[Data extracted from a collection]

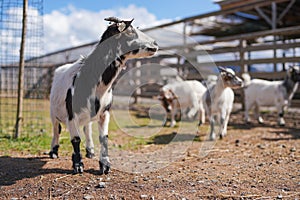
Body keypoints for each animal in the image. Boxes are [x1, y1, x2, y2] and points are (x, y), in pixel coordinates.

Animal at [48, 16, 159, 173]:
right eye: (130, 32)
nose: (155, 44)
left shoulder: (105, 112)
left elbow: (104, 138)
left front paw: (105, 164)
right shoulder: (71, 115)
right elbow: (75, 139)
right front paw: (78, 165)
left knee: (87, 128)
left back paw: (90, 151)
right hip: (53, 112)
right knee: (56, 130)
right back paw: (53, 151)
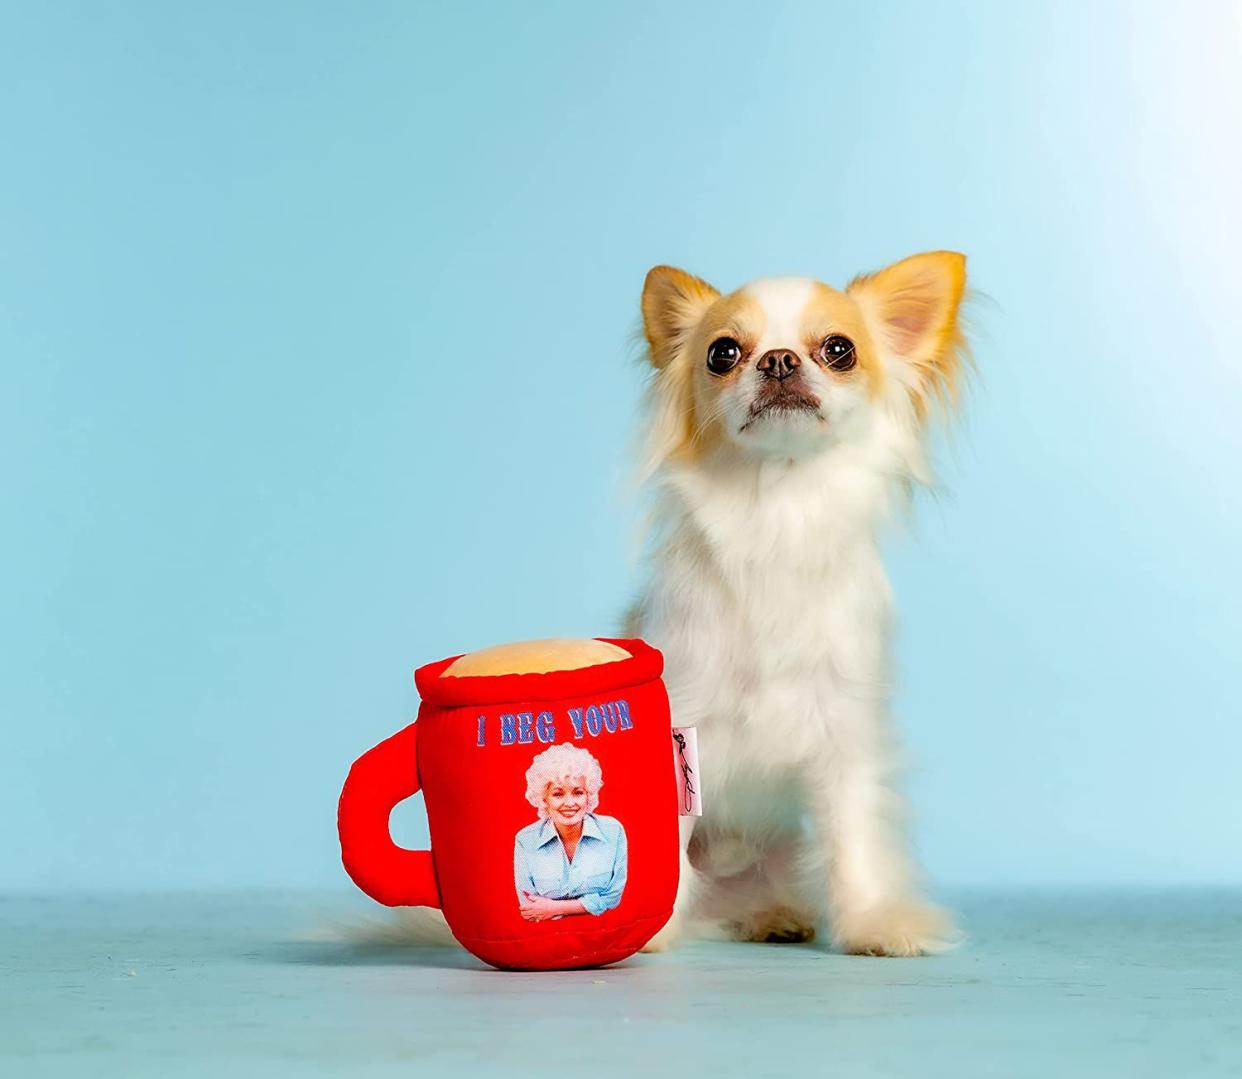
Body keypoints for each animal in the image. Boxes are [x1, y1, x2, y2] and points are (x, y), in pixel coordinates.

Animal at [621, 250, 968, 953]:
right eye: (722, 353)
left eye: (839, 350)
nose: (778, 359)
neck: (777, 510)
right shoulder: (679, 725)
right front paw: (648, 928)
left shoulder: (844, 727)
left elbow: (852, 831)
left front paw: (872, 922)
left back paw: (774, 914)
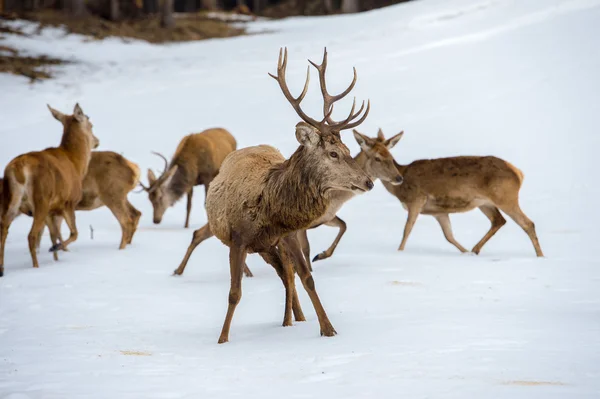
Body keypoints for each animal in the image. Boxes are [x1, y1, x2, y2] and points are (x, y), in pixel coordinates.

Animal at [0, 104, 98, 278]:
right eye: (91, 124)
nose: (97, 141)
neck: (76, 164)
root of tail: (18, 169)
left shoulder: (52, 212)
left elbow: (54, 235)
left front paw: (56, 258)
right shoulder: (68, 202)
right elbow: (73, 233)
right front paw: (56, 248)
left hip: (11, 200)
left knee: (3, 229)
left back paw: (2, 269)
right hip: (41, 199)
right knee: (31, 235)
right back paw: (35, 267)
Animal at [308, 129, 548, 260]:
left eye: (390, 156)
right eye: (377, 157)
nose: (398, 178)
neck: (400, 190)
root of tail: (519, 173)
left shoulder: (417, 198)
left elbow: (406, 230)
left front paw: (399, 253)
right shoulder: (437, 212)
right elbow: (449, 236)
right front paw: (465, 253)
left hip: (506, 196)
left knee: (527, 223)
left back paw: (540, 256)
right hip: (485, 202)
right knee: (499, 220)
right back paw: (475, 250)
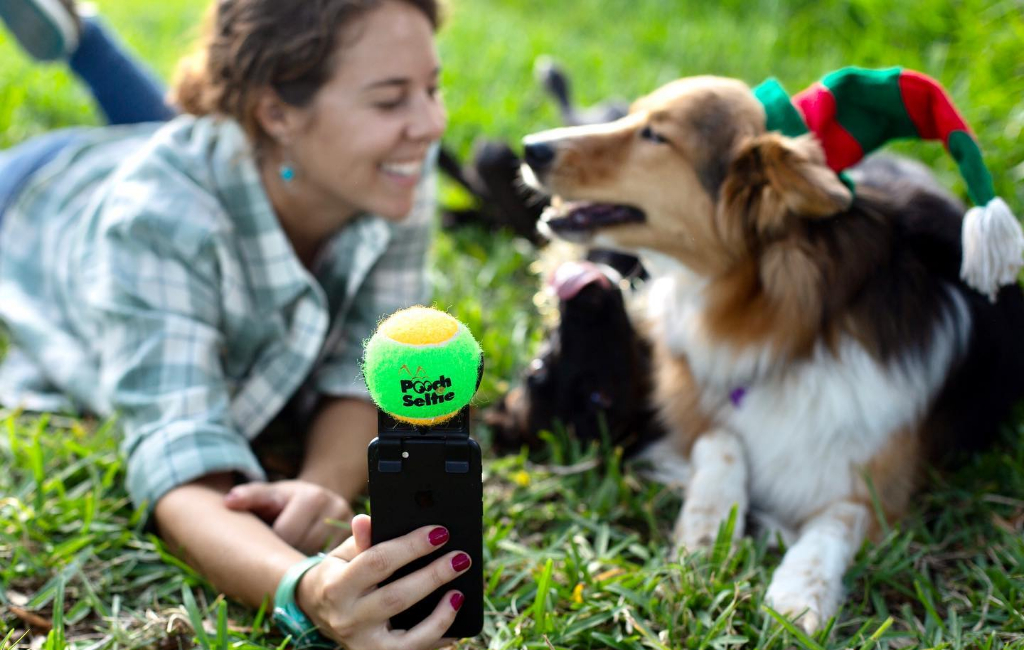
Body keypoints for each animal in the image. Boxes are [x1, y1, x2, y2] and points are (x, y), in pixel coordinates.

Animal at [520, 75, 1024, 630]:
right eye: (631, 116)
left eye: (654, 135)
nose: (530, 147)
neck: (786, 322)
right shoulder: (683, 389)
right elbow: (722, 440)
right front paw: (707, 531)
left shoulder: (881, 475)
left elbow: (836, 523)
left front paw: (798, 595)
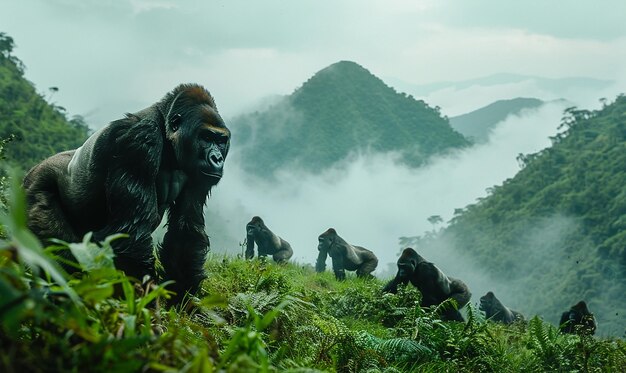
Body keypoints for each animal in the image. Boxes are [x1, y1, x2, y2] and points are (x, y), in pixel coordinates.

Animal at [23, 83, 232, 300]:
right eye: (206, 137)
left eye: (221, 140)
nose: (217, 158)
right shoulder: (139, 139)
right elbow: (131, 231)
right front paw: (146, 301)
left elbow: (185, 230)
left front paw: (182, 300)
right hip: (35, 186)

* _Instructions for the task_
The stretch of entries above that starts with the line containing "left back paw: (2, 269)" and goes on through the line containing "right front paw: (465, 253)" is to be transcribed exactly, and no other line is to be transcribed.

* _Worked solution_
left back paw: (2, 269)
right hip: (41, 199)
right knee: (31, 235)
right back paw: (35, 267)
Animal at [308, 129, 548, 260]:
left eye: (390, 156)
right eye: (377, 157)
nose: (398, 178)
neck: (400, 190)
root of tail: (519, 173)
left shoulder: (417, 198)
left elbow: (406, 230)
left front paw: (399, 253)
right shoulder: (437, 212)
right elbow: (449, 236)
right front paw: (465, 253)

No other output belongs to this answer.